A lovely shot of the house-blend at Nem Espresso & Coffee in Tokyo, served in a classic white cup.The delightful Nem Coffee & Espresso is definitely the hidden gem of Tokyo’s speciality coffee scene. Located south of the Arisugawa-no-miya Memorial Park, Nem is tucked away down a narrow, pedestrian alley, so much so that you think you’re walking into a residential neighbourhood to visit someone’s house, which is not as far from the truth as it seems. The coffee shop is on the ground floor of an old house, painstakingly renovated/converted by the owners, a married couple who live upstairs, Nem opening for business in May 2016. The result is a small, but delightful space, with windows front and back, with a very Japanese feel to the architecture, but a very western feel to the coffee shop itself.

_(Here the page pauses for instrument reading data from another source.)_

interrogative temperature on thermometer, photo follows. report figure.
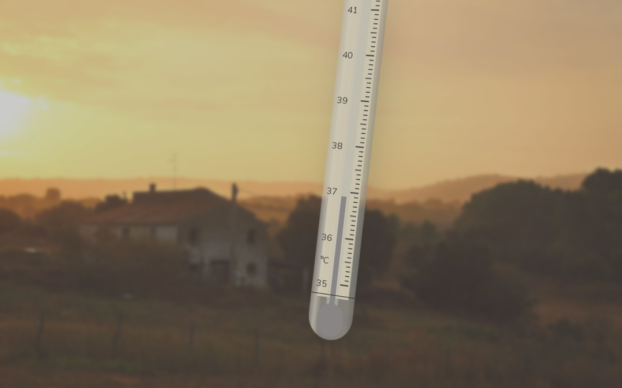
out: 36.9 °C
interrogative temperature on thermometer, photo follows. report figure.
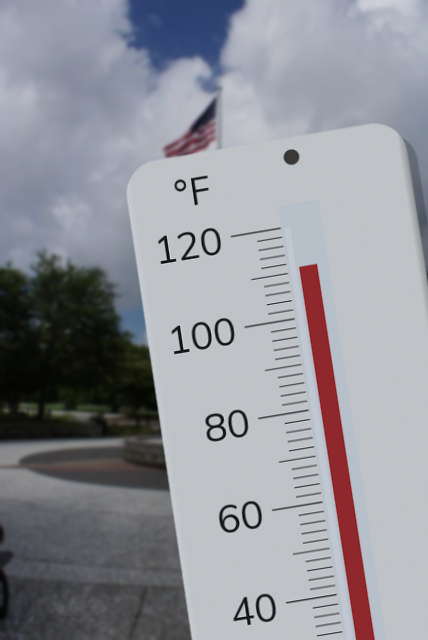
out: 111 °F
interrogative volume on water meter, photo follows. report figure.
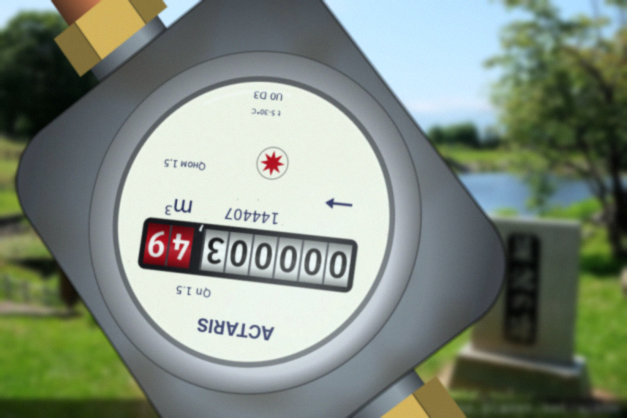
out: 3.49 m³
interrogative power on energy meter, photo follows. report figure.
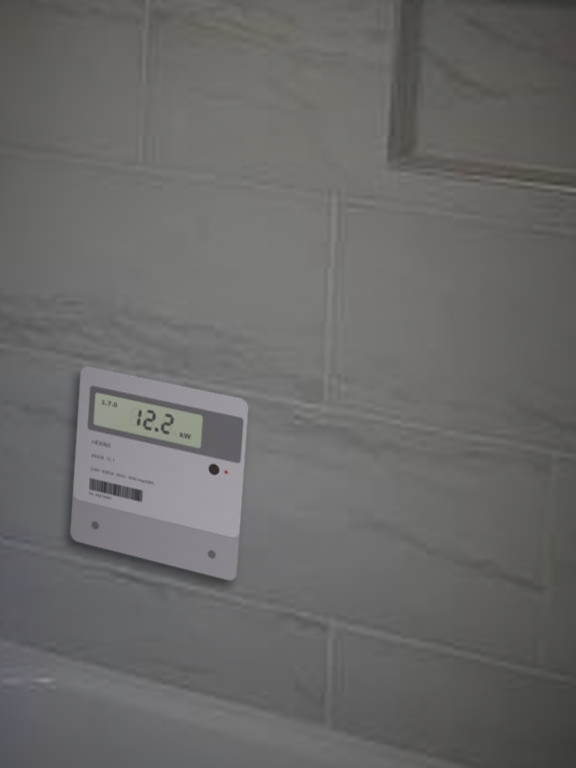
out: 12.2 kW
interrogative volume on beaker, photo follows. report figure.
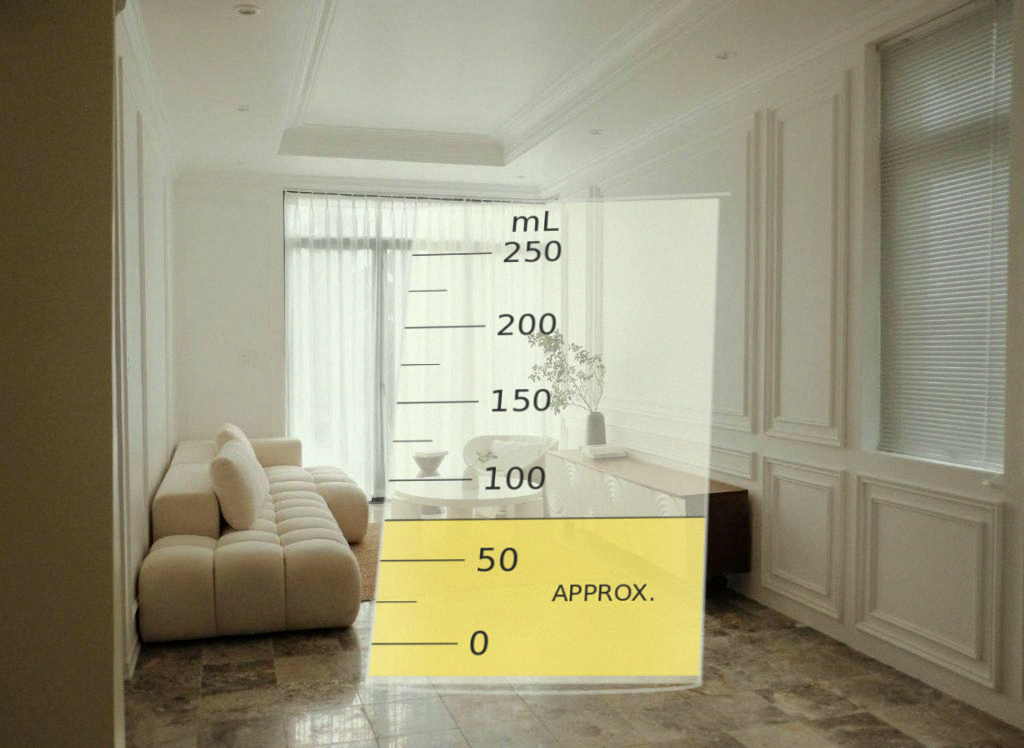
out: 75 mL
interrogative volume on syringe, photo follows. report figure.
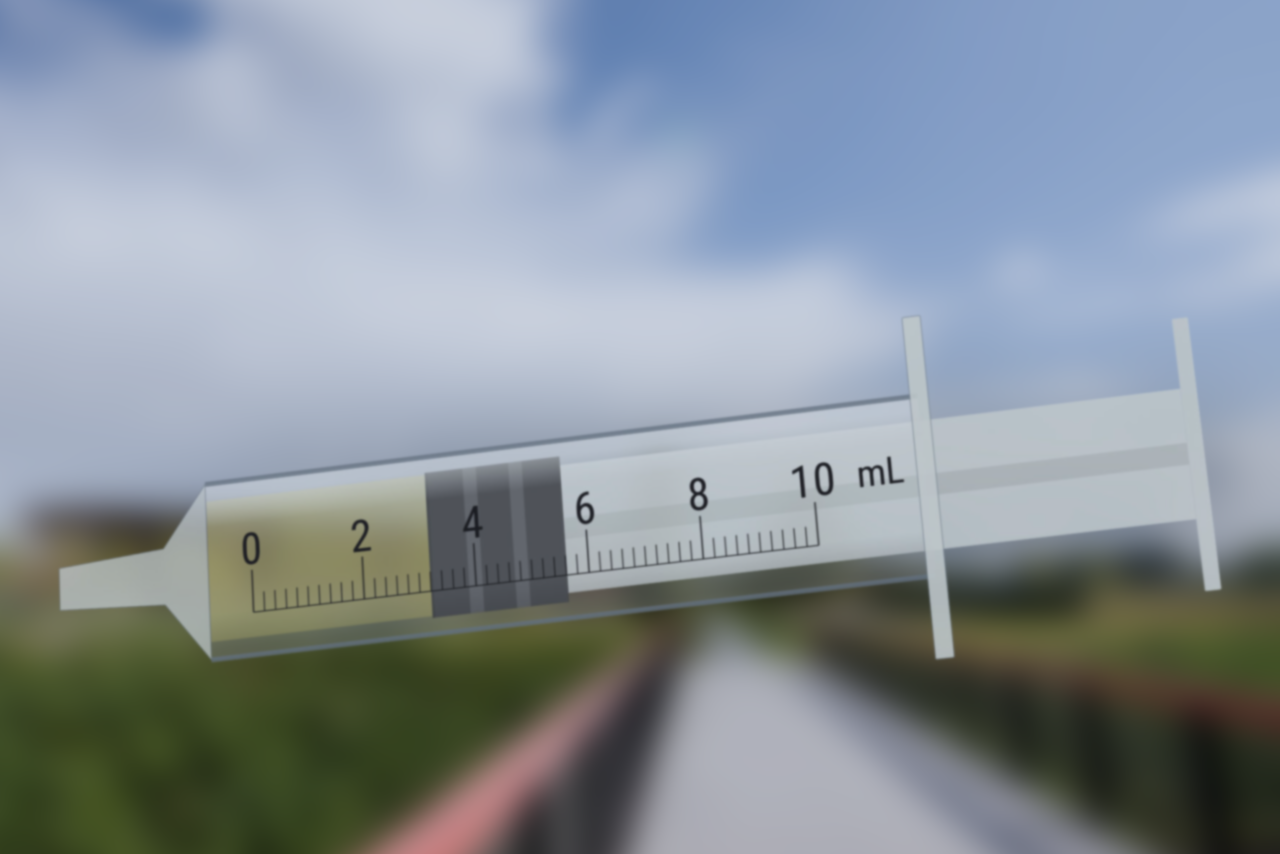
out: 3.2 mL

Talking of coffee, Nem has a concise menu, drinks split between “black” and “with milk”. There’s a house-blend on espresso (from Switch Coffee Roasters) and two single-origins plus a decaf (from Nozy Coffee) on filter through the cafetiere (hot) or Kalita Wave (cold). There’s also tea and hot chocolate, plus a small food menu, with a choice of two cakes. Small is definitely the name of the game at Nem, with all the food being cooked to order in a compact, open kitchen behind the counter.